True. A majority of Americans still get their daily news intake from appointment TV. Yet it is my belief that eventually a majority of media consumers will use some socially driven curative mechanism to get today’s headlines. Digiday’s astute chronicler of all things media Lucia Moses this week profiled former HuffPost founding editor Alexandra MacCallum, now the New York Times executive charged with out-buzzing Buzzfeed. Moses wrote:

“Giving stories a social nudge has also become a bigger affair. In the past, the Times’ social media team primarily focused on Twitter. MacCallum’s team has enlisted other social platforms, as well as search and mobile. “

To her credit, MacCallum puts her role in proper perspective:

“The whole mission of BuzzFeed is to get people to share,” she said. “That is not the mission of The New York Times. The mission of The New York Times is about the best journalism in the world and giving people accurate, timely information. I don’t think that BuzzFeed is competing in that space. I wouldn’t discount them as competition at all. But the Times should be there when people search for a big news event.”

Recognizing the growing value that social media audiences, i.e., friends and friends of friends, offer to brands, Weber-Shandwick recently struck a strategic partnership with a NYC-based startup called Niche, which matches large consumer-facing brands with social media “stars,” e.g., those with mass followings on platforms like Twitter-owned Vine and Facebook-owned Instagram. The brands compensate these “journalist” upstarts to produce and share sponsored content, i.e., a new kind of third-party endorsement.

weberFrom Weber’s Chris Perry:

“Niche has captured the power of this movement by building a vast community of creators producing compelling content that’s optimized for their social media platforms and community of followers.”

So while earned media is harder than ever, a growing swath of the PR industry celebrates its new ability to create and disseminate content unfettered by unwelcome (and uncontrolled) journalistic scrutiny. Gone are the days getting dissed by some beleaguered reporter who had neither the time nor interest in weighing the merits of your carefully honed pitch. Yippee!

Me? I’m not rejoicing just yet. I have bigger picture concerns in light of my past client work (and empathy) for journalistic institutions like The New York Times, The Associated Press, and the Online Publishers Association.

For example, The Times recently published a piece that questioned the harsh employment practices of the world’s largest retailer. That retailer’s communications chief cleverly took the opportunity to post on his company’s blog a point-by-point refutation, which in turn was amplified by scores and scores of highly followed “journalists” whose political proclivities carry more weight than objective reporting. The “facts” touted by the communications chief eventually proved dubious, but the retailer still scored a win in the court of public opinion. Its point of view gained as much or more traction than the original New York Times column.

The issue speaks to the essence and future of journalism – a debate that permeated the third season of HBO/Aaron Sorkin’s The Newsroom, exploded into the mainstream with the proposed digitization of the century-old New Republic, and consistently has the likes of Buzzfeed and others defending their journalistic integrity, even as they tweak their algorithms to bolster clicks and shares.

As we enter 2015, one has to ask how content created by youthful YouTube stars, private corporations, advocacy groups, and digitally native outlets that often value reader engagement above all else will shape public opinion and ultimately our democracy.
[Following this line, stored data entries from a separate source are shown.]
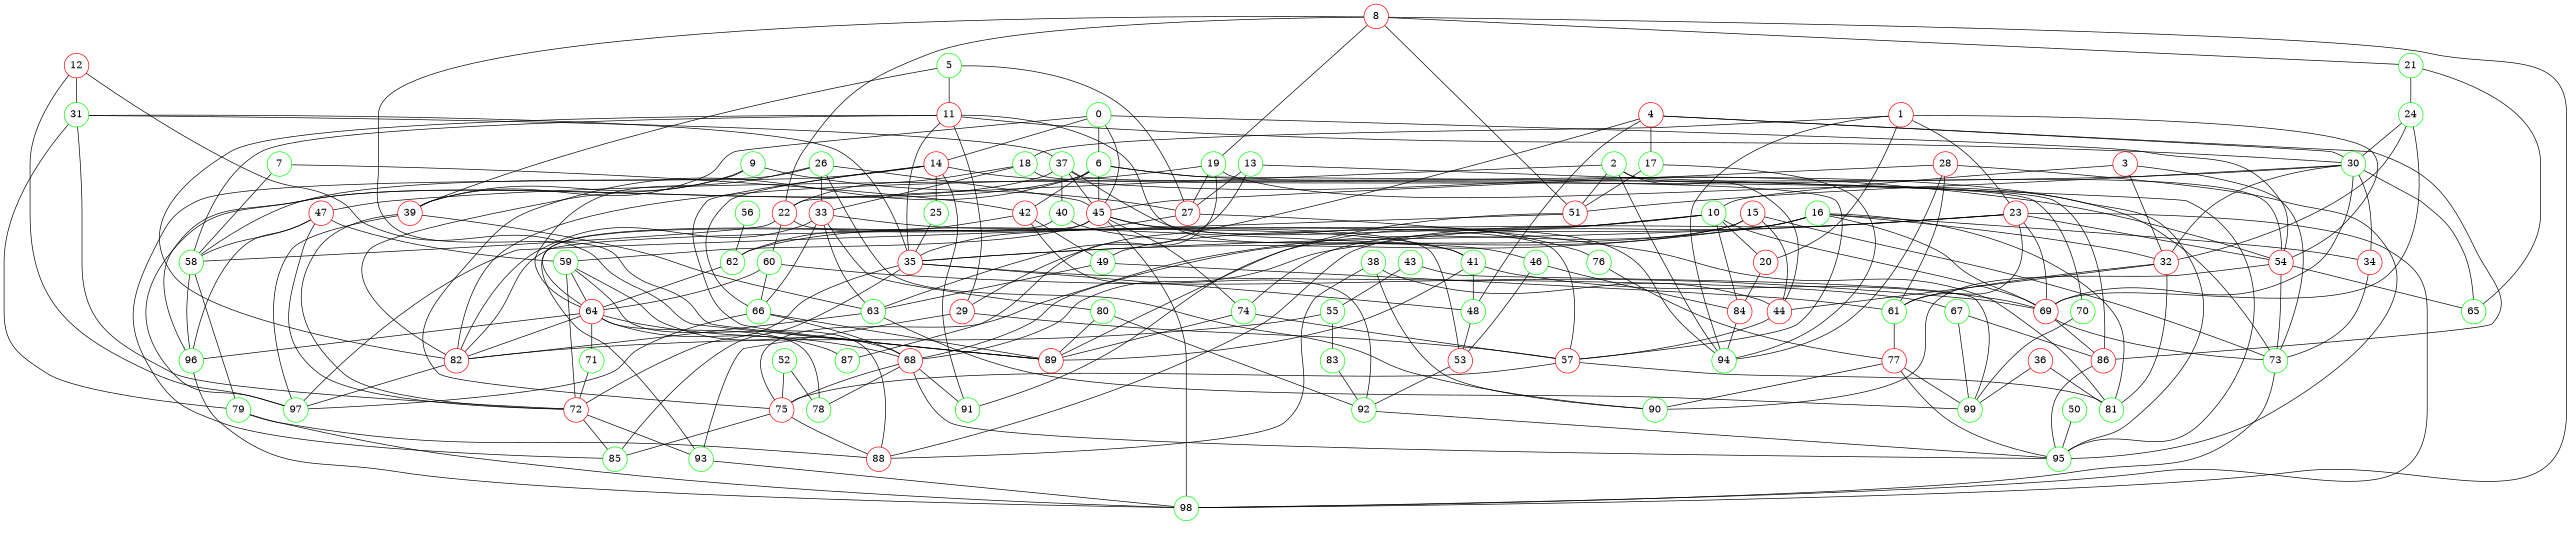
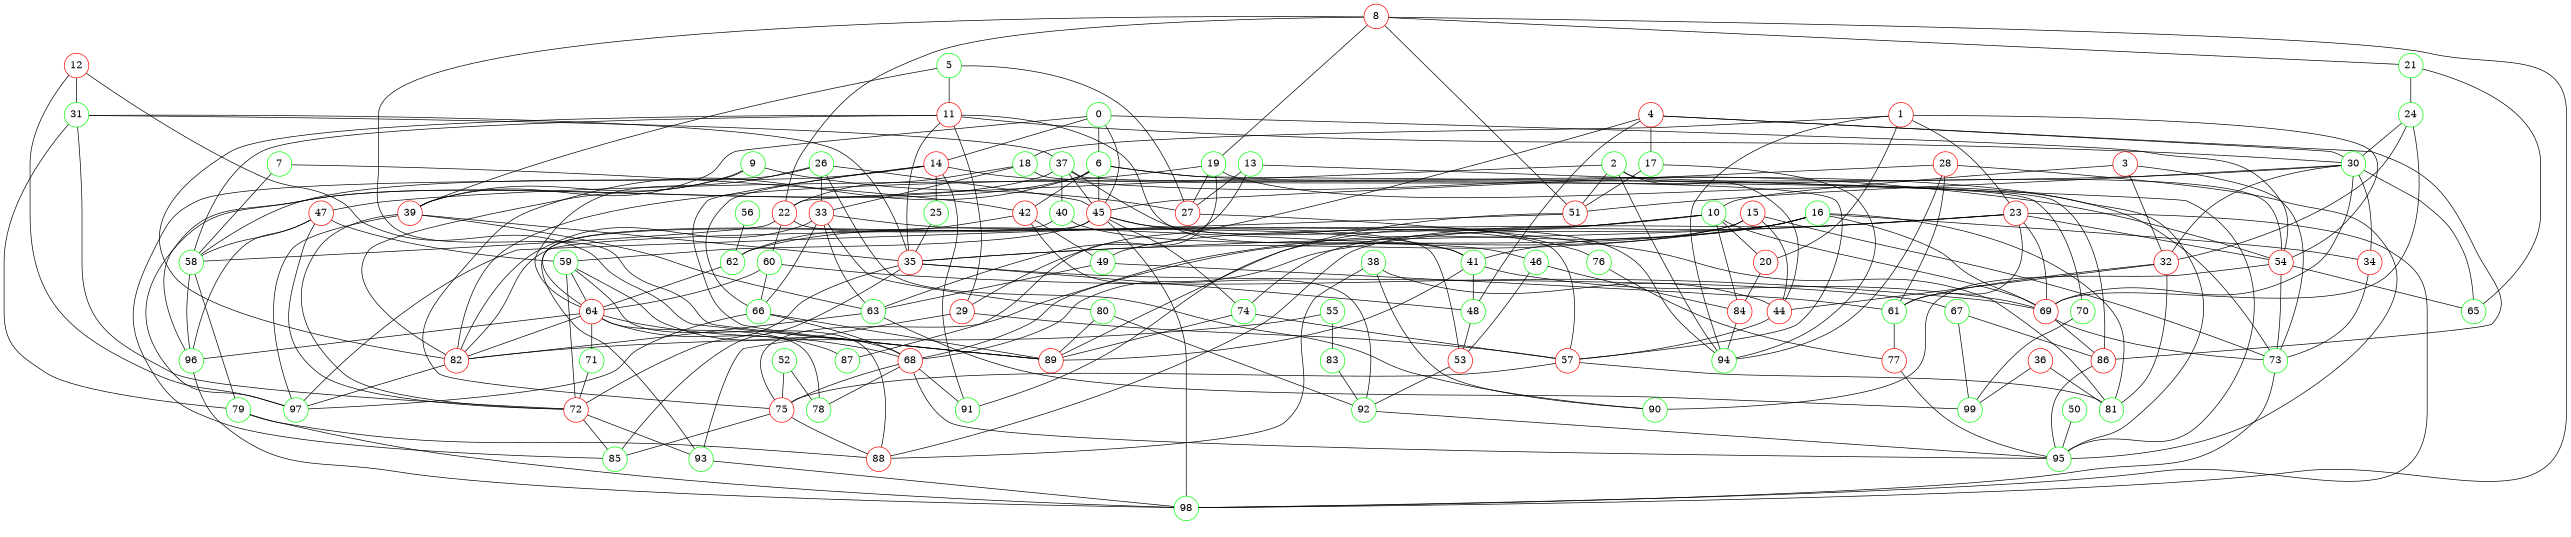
  graph {
    node [color=green fillcolor=white fixedsize=true shape=circle style=filled]
    0
    6
    45 [color=red]
    54 [color=red]
    39 [color=red]
    14 [color=red]
    97
    86 [color=red]
    73
    42 [color=red]
    75 [color=red]
    98
    93
    57 [color=red]
    74
    59
    76
    90
    65
    63
    72 [color=red]
    91
    89 [color=red]
    66
    25
    58
    95
    49
    92
    62
    85
    88 [color=red]
    61
    64 [color=red]
    77 [color=red]
    99
    82 [color=red]
    96
    68 [color=red]
    78
    71
    87
    81
    35 [color=red]
    79
    48
    67
    53 [color=red]
    1 [color=red]
    18
    20 [color=red]
    94
    23 [color=red]
    33 [color=red]
    22 [color=red]
    70
    84 [color=red]
    69 [color=red]
    80
    41
    60
    2
    51 [color=red]
    44 [color=red]
    3 [color=red]
    32 [color=red]
    10
    4 [color=red]
    17
    29 [color=red]
    30
    34 [color=red]
    47 [color=red]
    5
    11 [color=red]
    27 [color=red]
    7
    8 [color=red]
    19
    21
    24
    9
    46
    12 [color=red]
    31
    37
    40
    13
    15 [color=red]
    16
    26
    28 [color=red]
    36 [color=red]
    38
-   43
    55
    83
    50
    52
    56
    0 -- 6
    0 -- 45
    0 -- 54
    0 -- 39
    0 -- 14
    6 -- 45
    6 -- 97
    6 -- 86
    6 -- 73
    6 -- 42
    6 -- 75
    45 -- 98
    45 -- 93
    45 -- 57
    45 -- 74
    45 -- 59
    45 -- 76
    54 -- 73
    54 -- 90
    54 -- 65
    39 -- 97
    39 -- 63
    39 -- 72
    14 -- 54
    14 -- 91
    14 -- 89
    14 -- 66
    14 -- 25
    14 -- 58
    86 -- 95
    73 -- 98
    42 -- 49
    42 -- 92
    42 -- 62
    75 -- 85
    75 -- 88
    93 -- 98
    57 -- 75
    57 -- 81
    74 -- 57
    74 -- 89
    59 -- 72
    59 -- 88
    59 -- 64
    59 -- 68
    76 -- 77
    63 -- 99
    63 -- 82
    72 -- 93
    72 -- 85
    66 -- 97
    66 -- 89
    66 -- 68
    25 -- 35
    58 -- 96
    58 -- 79
    49 -- 63
    49 -- 61
    92 -- 95
    62 -- 64
    61 -- 77
    64 -- 82
    64 -- 96
    64 -- 68
    64 -- 78
    64 -- 71
    64 -- 87
-   77 -- 90
    77 -- 95
-   77 -- 99
    82 -- 97
    96 -- 98
    68 -- 75
    68 -- 91
    68 -- 95
    68 -- 78
    71 -- 72
    35 -- 72
    35 -- 85
    35 -- 48
    35 -- 67
    79 -- 98
    79 -- 88
    48 -- 53
    67 -- 86
    67 -- 99
    53 -- 92
    1 -- 54
    1 -- 18
    1 -- 20
    1 -- 94
    1 -- 23
    18 -- 33
    18 -- 22
    18 -- 70
    20 -- 84
    23 -- 54
    23 -- 98
    23 -- 88
    23 -- 61
    23 -- 68
    23 -- 35
    23 -- 69
    33 -- 63
    33 -- 66
    33 -- 82
    33 -- 80
    33 -- 41
    22 -- 58
    22 -- 53
    22 -- 60
    70 -- 99
    84 -- 94
    69 -- 86
    69 -- 73
    80 -- 89
    80 -- 92
    41 -- 89
    41 -- 48
    41 -- 69
    60 -- 66
    60 -- 64
    60 -- 69
    2 -- 54
    2 -- 94
    2 -- 22
    2 -- 51
    2 -- 44
    51 -- 97
    51 -- 91
    44 -- 57
    3 -- 73
    3 -- 32
    3 -- 10
    32 -- 61
    32 -- 81
    32 -- 44
    10 -- 89
    10 -- 49
    10 -- 82
    10 -- 20
    10 -- 84
    10 -- 69
    4 -- 86
    4 -- 48
    4 -- 17
    4 -- 29
    4 -- 30
    17 -- 94
    17 -- 51
    29 -- 93
    29 -- 57
    30 -- 65
    30 -- 69
    30 -- 51
    30 -- 32
    30 -- 34
    30 -- 47
    34 -- 73
    47 -- 59
    47 -- 72
    47 -- 58
    47 -- 96
    5 -- 39
    5 -- 11
    5 -- 27
    11 -- 58
    11 -- 82
    11 -- 35
    11 -- 41
    11 -- 29
    11 -- 30
    27 -- 81
-   27 -- 35
+   39 -- 35
    7 -- 42
    7 -- 58
    8 -- 98
    8 -- 89
    8 -- 22
    8 -- 51
    8 -- 19
    8 -- 21
    19 -- 95
    19 -- 82
    19 -- 87
    19 -- 27
    21 -- 65
    21 -- 24
    24 -- 69
    24 -- 32
    24 -- 30
    9 -- 39
    9 -- 82
    9 -- 27
    46 -- 53
    46 -- 84
    12 -- 97
    12 -- 89
    12 -- 31
    31 -- 72
    31 -- 35
    31 -- 79
    31 -- 37
    37 -- 45
    37 -- 57
    37 -- 96
    37 -- 94
    37 -- 40
    40 -- 64
    40 -- 46
    13 -- 63
    13 -- 95
    13 -- 27
    15 -- 73
    15 -- 62
    15 -- 68
    15 -- 44
    16 -- 75
    16 -- 74
    16 -- 81
    16 -- 35
    16 -- 69
-   16 -- 32
+   16 -- 41
    16 -- 34
    26 -- 45
    26 -- 90
    26 -- 85
    26 -- 64
    26 -- 33
    28 -- 45
    28 -- 95
    28 -- 61
    28 -- 94
    36 -- 99
    36 -- 81
    38 -- 90
    38 -- 88
    38 -- 44
-   43 -- 99
-   43 -- 55
    55 -- 82
    55 -- 83
    83 -- 92
    50 -- 95
    52 -- 75
    52 -- 78
    56 -- 62
  }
This vast cacophony of content competing for our time can easily drown out the work being done by bona fide news organizations big and small.
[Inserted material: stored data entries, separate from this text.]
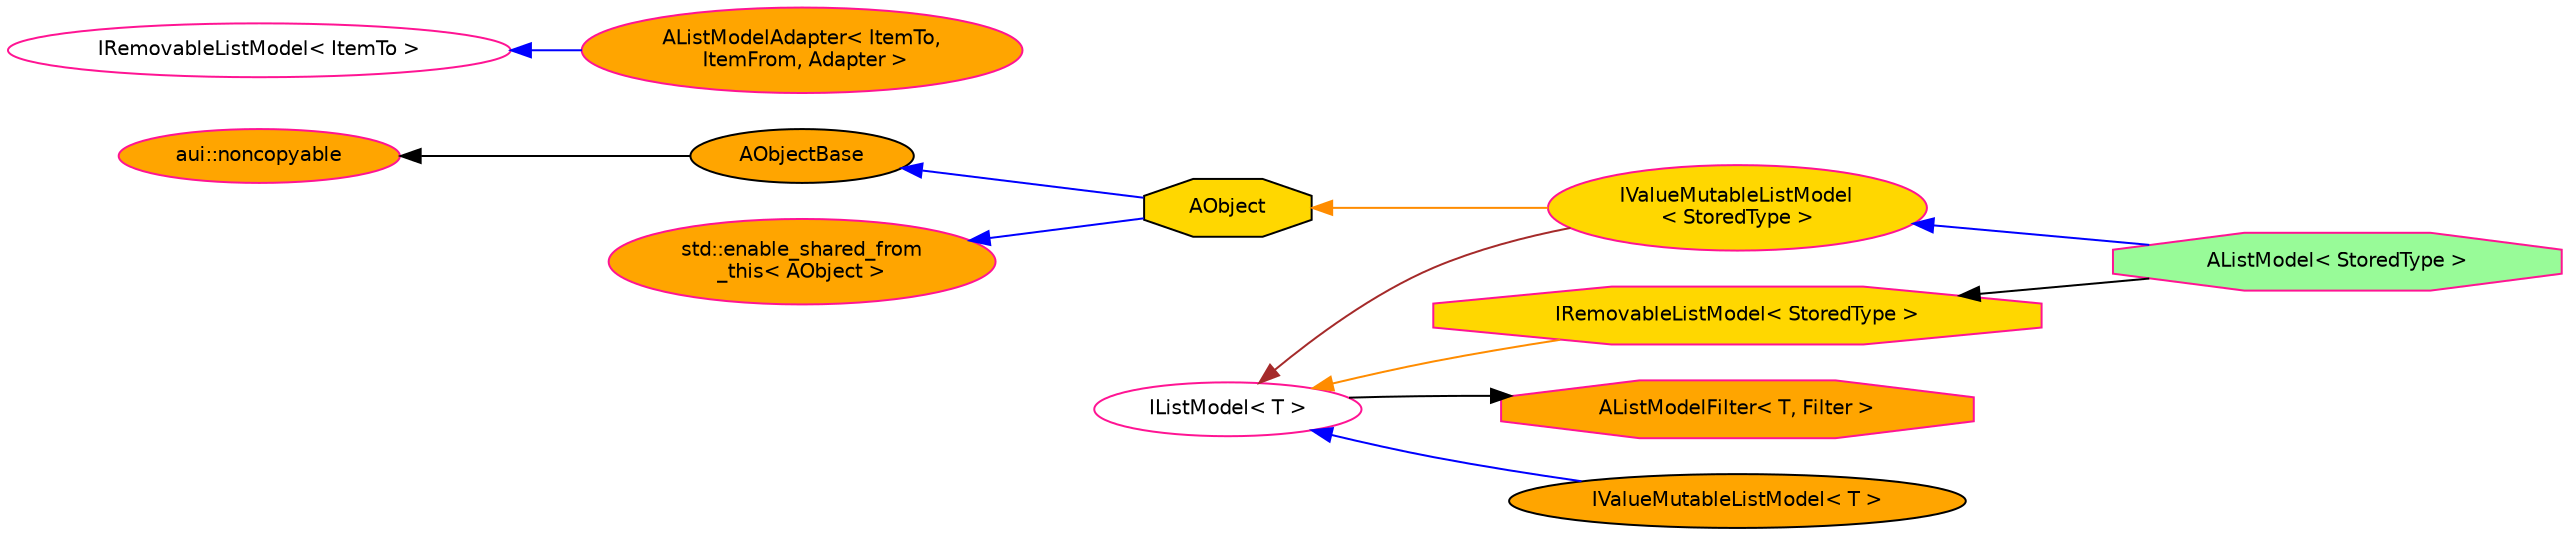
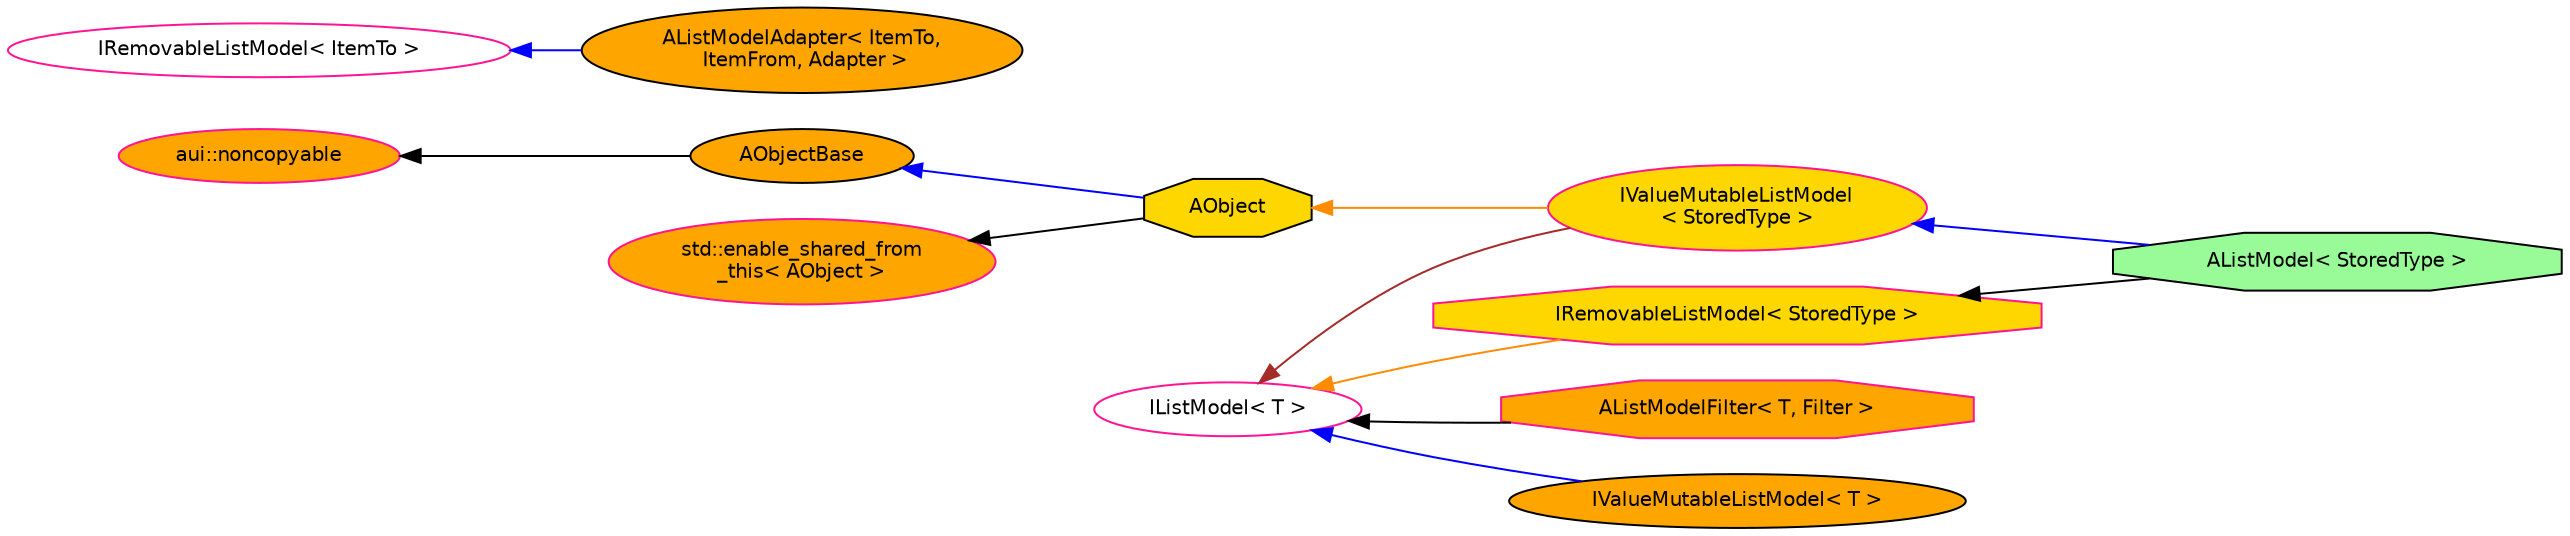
  digraph {
    rankdir=LR
    node [color=deeppink fillcolor=orange fontname=Helvetica fontsize=10 shape=ellipse style=filled]
    edge [color=black dir=back fontname=Helvetica fontsize=10 labelfontname=Helvetica labelfontsize=10 style=solid]
    n1 [fillcolor=white fontcolor=black height=0.2 label="IListModel\< T \>" width=0.4]
    n2 [fillcolor=gold height=0.2 label="IRemovableListModel\< StoredType \>" shape=octagon width=0.4]
    n3 [fillcolor=gold height=0.2 label="IValueMutableListModel\l\< StoredType \>" width=0.4]
    n4 [height=0.2 label="AListModelFilter\< T, Filter \>" shape=octagon width=0.4]
    n5 [color=black height=0.2 label="IValueMutableListModel\< T \>" width=0.4]
-   n6 [fillcolor=palegreen height=0.2 label="AListModel\< StoredType \>" shape=octagon width=0.4]
+   n6 [color=black fillcolor=palegreen height=0.2 label="AListModel\< StoredType \>" shape=octagon width=0.4]
    n7 [fillcolor=white height=0.2 label="IRemovableListModel\< ItemTo \>" width=0.4]
-   n8 [height=0.2 label="AListModelAdapter\< ItemTo,\l ItemFrom, Adapter \>" width=0.4]
+   n8 [color=black height=0.2 label="AListModelAdapter\< ItemTo,\l ItemFrom, Adapter \>" width=0.4]
    n9 [color=black fillcolor=gold height=0.2 label=AObject shape=octagon width=0.4]
    n10 [color=black height=0.2 label=AObjectBase width=0.4]
    n11 [height=0.2 label="aui::noncopyable" width=0.4]
    n12 [height=0.2 label="std::enable_shared_from\l_this\< AObject \>" width=0.4]
    n1 -> n2 [color=darkorange]
    n1 -> n3 [color=brown]
-   n4 -> n1
+   n1 -> n4
    n1 -> n5 [color=blue]
    n2 -> n6
    n3 -> n6 [color=blue]
    n7 -> n8 [color=blue]
    n9 -> n3 [color=darkorange]
    n10 -> n9 [color=blue]
    n11 -> n10
-   n12 -> n9 [color=blue]
+   n12 -> n9
  }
The PR industry, now swelling with former journalists, has landed a leading role in the content creation game. This role, however, comes with increased responsibility if we as an industry are to rebuild and retain our credibility and influence. It is imperative that we reassert our commitment to transparency, especially in who’s funding our content marketing initiatives, and that what we create and disseminate passes the litmus test for PR fluff and spin.